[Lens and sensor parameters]
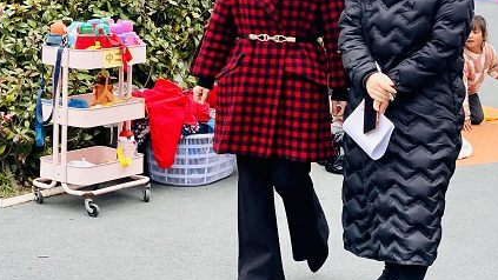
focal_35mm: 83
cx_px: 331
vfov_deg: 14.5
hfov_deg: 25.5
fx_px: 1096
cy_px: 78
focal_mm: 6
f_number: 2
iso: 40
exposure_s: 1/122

--

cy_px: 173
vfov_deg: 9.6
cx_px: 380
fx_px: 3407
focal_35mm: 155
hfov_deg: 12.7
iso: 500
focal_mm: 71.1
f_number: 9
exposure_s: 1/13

==

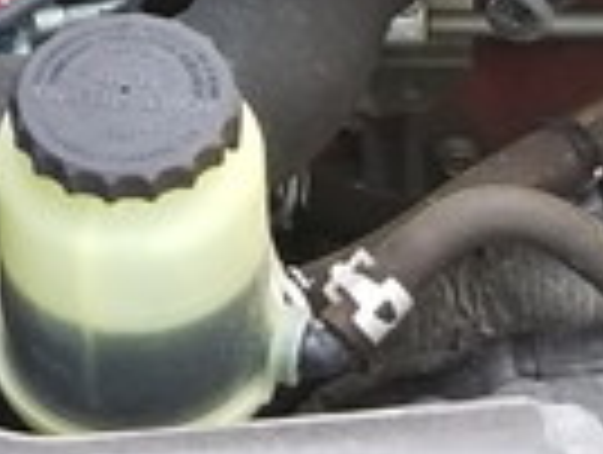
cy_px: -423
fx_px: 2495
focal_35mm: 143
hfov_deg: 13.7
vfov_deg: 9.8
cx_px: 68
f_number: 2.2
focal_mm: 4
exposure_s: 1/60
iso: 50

## [YOUR ASSIGNMENT]
Set down, from the entries above, exactly the lines from the one with "focal_35mm: 83" up to and including the one with "exposure_s: 1/122", and no other lines.

## [WRITTEN RESPONSE]
focal_35mm: 83
cx_px: 331
vfov_deg: 14.5
hfov_deg: 25.5
fx_px: 1096
cy_px: 78
focal_mm: 6
f_number: 2
iso: 40
exposure_s: 1/122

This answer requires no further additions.